*** Records for processing

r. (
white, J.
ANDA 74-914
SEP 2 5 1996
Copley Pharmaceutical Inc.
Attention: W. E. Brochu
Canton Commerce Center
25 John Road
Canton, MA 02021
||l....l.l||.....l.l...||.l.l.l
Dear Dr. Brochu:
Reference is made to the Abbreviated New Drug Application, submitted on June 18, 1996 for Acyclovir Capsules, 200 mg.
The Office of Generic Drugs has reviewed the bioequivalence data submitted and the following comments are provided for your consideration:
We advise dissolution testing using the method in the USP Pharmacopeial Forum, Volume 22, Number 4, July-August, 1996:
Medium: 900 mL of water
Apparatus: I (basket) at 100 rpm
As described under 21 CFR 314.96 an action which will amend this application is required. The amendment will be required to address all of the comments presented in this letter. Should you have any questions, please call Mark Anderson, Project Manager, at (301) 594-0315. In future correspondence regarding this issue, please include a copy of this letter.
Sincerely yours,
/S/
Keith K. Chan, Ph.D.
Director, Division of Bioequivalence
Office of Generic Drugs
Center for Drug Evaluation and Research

******
*** Records for processing

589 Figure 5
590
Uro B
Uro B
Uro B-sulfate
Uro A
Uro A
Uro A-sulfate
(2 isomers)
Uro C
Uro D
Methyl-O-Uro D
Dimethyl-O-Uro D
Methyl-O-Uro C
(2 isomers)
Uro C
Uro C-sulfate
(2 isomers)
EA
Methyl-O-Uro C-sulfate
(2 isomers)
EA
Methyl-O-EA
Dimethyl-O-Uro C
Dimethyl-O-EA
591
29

******

◆ Action item
Provide a count of the lines in the data above that include the word "sulfate", stating the number alone.

◆ Response
4